This is a not an easy question to answer. Some people quit cold turkey and never look back, others choose to cut down on the amount of weed they use over a period of weeks, or even months, before finally stopping completely. Still, no matter how you quit it could be several weeks before your body is completely free of all traces of the drug. Until that point cravings and withdrawal symptoms can still be a problem, putting users in danger of relapsing. Perhaps the best way to answer the question is to say it mostly depends on the way someone experiences and deals with the withdrawal symptoms experienced. If you are reading about this to help someone else then you may wish to read our support articles on this.

Typical Symptoms

Soon after quitting weed some people will begin to experience things like cravings, depression, anxiety, insomnia, stomach pains, headaches, feelings of irritability, and lack of appetite. Typically, three or more of these things indicate ‘official’ cannabis withdrawal is taking place. (This is important as it may help you get more comprehensive medical or recovery support if needed.) Long established or heavy marijuana users are more likely to experience withdrawal than light or casual weed smokers, but nobody can be sure they will be 100% immune.

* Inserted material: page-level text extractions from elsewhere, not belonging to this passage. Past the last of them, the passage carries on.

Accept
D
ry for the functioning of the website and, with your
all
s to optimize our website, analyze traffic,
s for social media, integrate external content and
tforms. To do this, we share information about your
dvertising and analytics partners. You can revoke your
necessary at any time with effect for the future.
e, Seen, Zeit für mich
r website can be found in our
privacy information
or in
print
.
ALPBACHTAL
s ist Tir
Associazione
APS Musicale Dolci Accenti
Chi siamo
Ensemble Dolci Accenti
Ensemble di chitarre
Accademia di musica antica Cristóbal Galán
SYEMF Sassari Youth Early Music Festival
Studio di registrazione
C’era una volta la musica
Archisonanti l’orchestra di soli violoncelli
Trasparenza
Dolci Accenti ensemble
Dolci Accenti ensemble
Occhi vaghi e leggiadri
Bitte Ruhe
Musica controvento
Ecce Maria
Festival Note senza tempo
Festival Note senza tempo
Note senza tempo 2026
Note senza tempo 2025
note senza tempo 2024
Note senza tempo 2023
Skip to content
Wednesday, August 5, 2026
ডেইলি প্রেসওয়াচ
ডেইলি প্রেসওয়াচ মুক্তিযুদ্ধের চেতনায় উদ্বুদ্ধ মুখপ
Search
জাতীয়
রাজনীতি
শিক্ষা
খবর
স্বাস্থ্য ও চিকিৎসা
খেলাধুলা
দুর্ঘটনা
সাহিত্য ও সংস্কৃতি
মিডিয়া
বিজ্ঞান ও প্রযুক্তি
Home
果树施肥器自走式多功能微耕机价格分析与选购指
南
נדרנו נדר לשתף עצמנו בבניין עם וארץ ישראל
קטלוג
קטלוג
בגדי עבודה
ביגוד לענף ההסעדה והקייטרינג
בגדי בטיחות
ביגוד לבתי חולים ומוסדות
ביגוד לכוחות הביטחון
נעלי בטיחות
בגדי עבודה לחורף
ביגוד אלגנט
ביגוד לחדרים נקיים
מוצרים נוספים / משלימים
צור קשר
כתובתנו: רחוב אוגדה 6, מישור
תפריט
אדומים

Statistics vary, but it is though anywhere between 40 – 80% of quitters will experience some form of negative after effect, and around 30% of them report withdrawal symptoms severe enough to make them resume smoking weed simply to make them stop.

The 3 Day Effect

THC, the substance in weed that makes you high, takes around three days to work its way completely out of your body, and that’s after just one smoke. The more you use the longer it takes, as there’s a kind of build up effect. Casual, or even regular users of weed, may not notice any withdrawal symptoms for a few days, if at all, but heavy smokers are likely to feel the effects much faster – often on the same day they quit. The most severe feelings are likely to hit around day two and three, and although they will ease they can still last for many weeks after.

Days 4 – 18 (approx)

Many users will have to put up with extreme tiredness, irrational thoughts, irritability, weepiness and an upset stomach. Generally emotionally stable people and/or casual or light weed smokers should find their anxiety, restlessness and mood swings have pretty much disappeared by they have two clean weeks marked off the calendar. Heavy smokers and/or those with a history of psychiatric issues often report severe depression sets in 2-3 weeks after stopping. This is the point where specialist help should be seriously considered to help lower the risk of taking up weed again.

The Verdict?

In most cases major withdrawal symptoms last around two weeks, and after a month they have usually disappeared completely. At that point it is quite honest to say the habit has been kicked.